By Rick Moore,
It seems each generation abbreviates more and more. Responding to a text a message with the two letter word “OK” is simply not short enough. That is way too long! The latest trend is to just type “K.” I asked a young person why not just type “OK.” He said it was because OK stands for Oklahoma. So “OK” is not OK. Now that we’ve got that straight, where did “OK” come from (the word, not the state)? The word may have come from the very area I now call home; the Choctawhatchee Bay Area. In “All Mixed Up”, the legendary folk singer Pete Seeger sang that “OK” was of Choctaw origin, as the dictionaries of his time (Webster’s Dictionary, New Century Dictionary, and Funk & Wagnalls) tended to agree.

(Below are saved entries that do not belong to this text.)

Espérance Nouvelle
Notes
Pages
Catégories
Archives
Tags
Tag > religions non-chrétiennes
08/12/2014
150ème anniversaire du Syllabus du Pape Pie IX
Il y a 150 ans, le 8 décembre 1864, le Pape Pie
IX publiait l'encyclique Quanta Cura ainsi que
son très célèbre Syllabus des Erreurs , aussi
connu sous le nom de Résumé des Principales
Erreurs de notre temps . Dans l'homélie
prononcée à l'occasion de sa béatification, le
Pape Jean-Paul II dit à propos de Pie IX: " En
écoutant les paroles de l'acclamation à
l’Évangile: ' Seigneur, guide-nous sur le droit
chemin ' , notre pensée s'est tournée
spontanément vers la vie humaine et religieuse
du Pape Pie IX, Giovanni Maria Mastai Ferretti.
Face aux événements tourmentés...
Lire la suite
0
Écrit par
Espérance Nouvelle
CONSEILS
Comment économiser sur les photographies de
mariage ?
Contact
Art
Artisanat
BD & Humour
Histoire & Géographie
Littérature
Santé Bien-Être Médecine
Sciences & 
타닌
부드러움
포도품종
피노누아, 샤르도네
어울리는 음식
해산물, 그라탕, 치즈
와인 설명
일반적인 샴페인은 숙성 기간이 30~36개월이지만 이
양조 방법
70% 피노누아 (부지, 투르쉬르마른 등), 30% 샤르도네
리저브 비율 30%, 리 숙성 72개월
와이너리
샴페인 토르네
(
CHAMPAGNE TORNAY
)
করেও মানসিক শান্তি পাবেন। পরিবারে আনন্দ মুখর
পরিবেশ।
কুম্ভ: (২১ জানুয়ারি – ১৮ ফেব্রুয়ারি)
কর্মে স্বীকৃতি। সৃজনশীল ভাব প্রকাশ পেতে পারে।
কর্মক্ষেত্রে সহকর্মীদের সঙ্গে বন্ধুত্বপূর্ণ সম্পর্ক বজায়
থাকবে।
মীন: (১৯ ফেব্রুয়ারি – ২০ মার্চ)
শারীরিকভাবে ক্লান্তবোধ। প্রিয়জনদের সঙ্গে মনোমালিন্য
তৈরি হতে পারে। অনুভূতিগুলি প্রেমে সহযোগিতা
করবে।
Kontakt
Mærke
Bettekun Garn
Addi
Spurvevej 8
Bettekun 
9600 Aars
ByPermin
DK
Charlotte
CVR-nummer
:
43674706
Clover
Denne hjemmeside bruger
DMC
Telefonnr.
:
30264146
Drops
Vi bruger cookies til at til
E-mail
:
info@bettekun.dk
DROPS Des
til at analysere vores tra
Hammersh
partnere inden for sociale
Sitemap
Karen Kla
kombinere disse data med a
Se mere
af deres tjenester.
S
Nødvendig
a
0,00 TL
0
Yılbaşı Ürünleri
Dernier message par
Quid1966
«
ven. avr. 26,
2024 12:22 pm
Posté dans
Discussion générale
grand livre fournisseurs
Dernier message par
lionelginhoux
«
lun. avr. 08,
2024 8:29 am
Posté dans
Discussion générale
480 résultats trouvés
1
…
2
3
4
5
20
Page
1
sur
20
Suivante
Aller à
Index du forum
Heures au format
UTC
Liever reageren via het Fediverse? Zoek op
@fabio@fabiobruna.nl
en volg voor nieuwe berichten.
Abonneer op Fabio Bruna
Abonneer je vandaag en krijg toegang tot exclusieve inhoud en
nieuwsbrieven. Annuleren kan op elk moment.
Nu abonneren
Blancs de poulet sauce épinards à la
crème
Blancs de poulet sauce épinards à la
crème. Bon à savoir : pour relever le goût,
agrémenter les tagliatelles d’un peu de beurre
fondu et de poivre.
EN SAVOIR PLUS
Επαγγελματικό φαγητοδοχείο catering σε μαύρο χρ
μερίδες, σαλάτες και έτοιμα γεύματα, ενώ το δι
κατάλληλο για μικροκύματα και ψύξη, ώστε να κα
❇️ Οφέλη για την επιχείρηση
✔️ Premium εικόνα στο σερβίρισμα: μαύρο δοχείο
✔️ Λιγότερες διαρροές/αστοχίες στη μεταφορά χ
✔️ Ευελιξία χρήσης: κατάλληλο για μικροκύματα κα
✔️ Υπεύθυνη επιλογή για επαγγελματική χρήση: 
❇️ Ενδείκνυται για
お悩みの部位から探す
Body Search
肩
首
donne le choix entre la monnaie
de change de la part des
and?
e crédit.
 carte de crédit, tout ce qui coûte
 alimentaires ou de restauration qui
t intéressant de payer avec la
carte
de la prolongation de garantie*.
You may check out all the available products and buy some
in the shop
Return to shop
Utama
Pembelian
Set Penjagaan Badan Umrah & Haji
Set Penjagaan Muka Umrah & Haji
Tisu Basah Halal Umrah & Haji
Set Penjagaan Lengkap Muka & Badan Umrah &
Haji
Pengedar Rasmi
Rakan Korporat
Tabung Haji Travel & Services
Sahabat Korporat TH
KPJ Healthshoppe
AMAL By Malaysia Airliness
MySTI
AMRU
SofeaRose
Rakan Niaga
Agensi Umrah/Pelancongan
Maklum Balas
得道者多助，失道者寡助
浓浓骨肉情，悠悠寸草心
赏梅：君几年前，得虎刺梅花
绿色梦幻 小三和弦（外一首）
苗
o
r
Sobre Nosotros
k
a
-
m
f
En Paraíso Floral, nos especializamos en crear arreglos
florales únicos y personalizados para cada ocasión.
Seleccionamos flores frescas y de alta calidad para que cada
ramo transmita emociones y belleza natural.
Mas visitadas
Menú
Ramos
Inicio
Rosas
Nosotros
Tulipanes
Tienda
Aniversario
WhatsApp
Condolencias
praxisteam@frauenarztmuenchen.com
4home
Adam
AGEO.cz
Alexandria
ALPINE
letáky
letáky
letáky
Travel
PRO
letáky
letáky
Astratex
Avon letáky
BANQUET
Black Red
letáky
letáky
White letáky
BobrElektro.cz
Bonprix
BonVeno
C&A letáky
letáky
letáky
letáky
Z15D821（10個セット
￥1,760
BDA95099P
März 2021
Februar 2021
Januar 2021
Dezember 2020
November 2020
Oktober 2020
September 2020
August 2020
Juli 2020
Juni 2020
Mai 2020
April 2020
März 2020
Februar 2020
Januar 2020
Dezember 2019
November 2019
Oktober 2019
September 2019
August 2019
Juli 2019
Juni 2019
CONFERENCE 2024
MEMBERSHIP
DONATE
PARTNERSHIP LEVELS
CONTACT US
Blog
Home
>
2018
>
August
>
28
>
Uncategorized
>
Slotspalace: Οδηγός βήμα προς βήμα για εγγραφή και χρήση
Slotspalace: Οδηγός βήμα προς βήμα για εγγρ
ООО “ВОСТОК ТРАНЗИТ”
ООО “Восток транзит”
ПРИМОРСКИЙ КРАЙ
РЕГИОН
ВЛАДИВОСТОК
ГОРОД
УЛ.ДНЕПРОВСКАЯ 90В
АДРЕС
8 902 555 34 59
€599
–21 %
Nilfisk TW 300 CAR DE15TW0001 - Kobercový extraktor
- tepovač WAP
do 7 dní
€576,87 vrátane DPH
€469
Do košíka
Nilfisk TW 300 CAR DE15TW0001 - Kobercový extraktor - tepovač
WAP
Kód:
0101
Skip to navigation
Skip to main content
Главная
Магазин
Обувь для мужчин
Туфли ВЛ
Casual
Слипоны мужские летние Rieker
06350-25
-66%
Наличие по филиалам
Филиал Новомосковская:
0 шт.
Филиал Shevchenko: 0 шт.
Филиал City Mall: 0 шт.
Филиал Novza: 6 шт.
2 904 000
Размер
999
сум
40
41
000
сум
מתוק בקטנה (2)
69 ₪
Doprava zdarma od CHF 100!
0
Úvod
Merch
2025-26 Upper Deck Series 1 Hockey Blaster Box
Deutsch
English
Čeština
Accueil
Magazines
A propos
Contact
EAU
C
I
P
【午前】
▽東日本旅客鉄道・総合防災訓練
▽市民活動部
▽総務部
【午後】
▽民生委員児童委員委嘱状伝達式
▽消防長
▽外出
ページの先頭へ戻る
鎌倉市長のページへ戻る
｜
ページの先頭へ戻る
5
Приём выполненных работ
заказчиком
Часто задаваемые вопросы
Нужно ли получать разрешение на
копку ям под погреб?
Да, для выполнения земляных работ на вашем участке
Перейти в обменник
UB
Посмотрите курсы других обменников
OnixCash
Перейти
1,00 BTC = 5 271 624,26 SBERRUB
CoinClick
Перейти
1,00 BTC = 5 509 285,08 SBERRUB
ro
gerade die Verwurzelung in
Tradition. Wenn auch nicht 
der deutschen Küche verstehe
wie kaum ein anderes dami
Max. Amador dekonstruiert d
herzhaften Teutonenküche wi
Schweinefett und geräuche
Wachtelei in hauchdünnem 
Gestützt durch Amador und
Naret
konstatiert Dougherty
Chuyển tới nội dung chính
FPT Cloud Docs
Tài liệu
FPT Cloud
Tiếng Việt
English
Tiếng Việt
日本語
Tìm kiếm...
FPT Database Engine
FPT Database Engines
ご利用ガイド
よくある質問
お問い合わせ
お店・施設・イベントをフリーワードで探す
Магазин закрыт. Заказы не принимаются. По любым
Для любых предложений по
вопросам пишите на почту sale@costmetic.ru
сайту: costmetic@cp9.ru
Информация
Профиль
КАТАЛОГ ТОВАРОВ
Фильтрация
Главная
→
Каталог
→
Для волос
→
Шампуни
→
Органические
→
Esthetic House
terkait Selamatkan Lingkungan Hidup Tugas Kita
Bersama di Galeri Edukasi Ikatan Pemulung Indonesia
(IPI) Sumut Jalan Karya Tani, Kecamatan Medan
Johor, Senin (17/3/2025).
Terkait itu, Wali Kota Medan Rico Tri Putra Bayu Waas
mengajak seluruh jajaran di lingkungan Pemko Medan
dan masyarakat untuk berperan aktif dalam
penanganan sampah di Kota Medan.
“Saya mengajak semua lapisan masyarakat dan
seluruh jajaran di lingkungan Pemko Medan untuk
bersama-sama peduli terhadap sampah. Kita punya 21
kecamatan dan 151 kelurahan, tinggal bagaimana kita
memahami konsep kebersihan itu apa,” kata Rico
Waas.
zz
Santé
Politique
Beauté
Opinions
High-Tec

The earliest written evidence for this Choctaw inception is provided in writings by the Christian missionaries Cyrus Byington and Alfred Wright in 1825. These missionaries ended many sentences in their translation of the Bible with the particle “Okeh”, meaning “it is so,” which was listed as an alternative spelling in the 1913 Webster’s Dictionary. Saying “Okeh” was like saying “Amen.” This explanation sounds good to me, but not so with everyone. This explanation is definitely not OK for some folks from Boston.
Many of the good folks in New England believe that “OK” originated around Boston as part of a fad in the late 1830s. They say “OK” stands for “oll korrect [all correct]”. This origin was first described by linguist Allen Walker Read in the 1960s. He tracked the spread and evolution of the word in American newspapers and other written documents, and later throughout the rest of the world. He also documented the controversy surrounding OK and the history of its folk etymologies. According to Mr. Read, the abbreviation fad began in Boston in the summer of 1838. Newspapers used expressions like OFM, “Our First Men,” NG, “No Go,” GT, “Gone to Texas,” and SP, “Small Potatoes.” Supposedly, many of these abbreviated expressions were exaggerated misspellings by the humorists of the day, but can we really trust what we read from a man named Mr. Read?
According to historians who studied the OK Corral, “OK” had its origins in President Martin Van Buren’s 1839 campaign for reelection. Van Buren was supported by a political club in his home town of Old Kinderhook. The name “Old Kinderhook” was shortened to “O.K.” Van Buren’s supporters used the term for their candidate who they saw as “above average” or “outstanding”. OK was more than just OK. The abbreviation proved to be very popular for political slogans and campaign pins, although Van Buren lost the election.
In 1969, a psychiatrist named Dr. Thomas A. Harris wrote a book titled “I’m OK – You’re OK.” It was, and still is, one of the best selling self-help books of all time. It sold over 15 million copies, and remains in print today. I read it several years ago and thought, well, it’s OK. It would have been nice to hear someone say I’m great, but I guess OK is OK. I jest, but actually, the book was life changing for many. The theory of transactional analysis has helped many parents, adults and children understand their relationships with each other. Dr. Thomas encountered some people who would say to themselves: “I’m OK, but you are not.” Some people would say to themselves: “You’re OK, but I’m not OK.” He also dealt with others who would say to themselves: “You’re not OK, and I’m not OK.” None of These positions are OK.
We all know what people mean when they say we shouldn’t settle for OK. Even The Bible says God doesn’t like anything lukewarm. However, if we think back to the 1825 meaning of the word OK (it is so), it can bring a moment of peace, acceptance and serenity. By this very definition, I can tell you with great certainty, there is no need to fret. No matter what you are going through, everything is going to be OK!
Rick Moore is communications Pastor at Destiny Worship Center in Miramar Beach.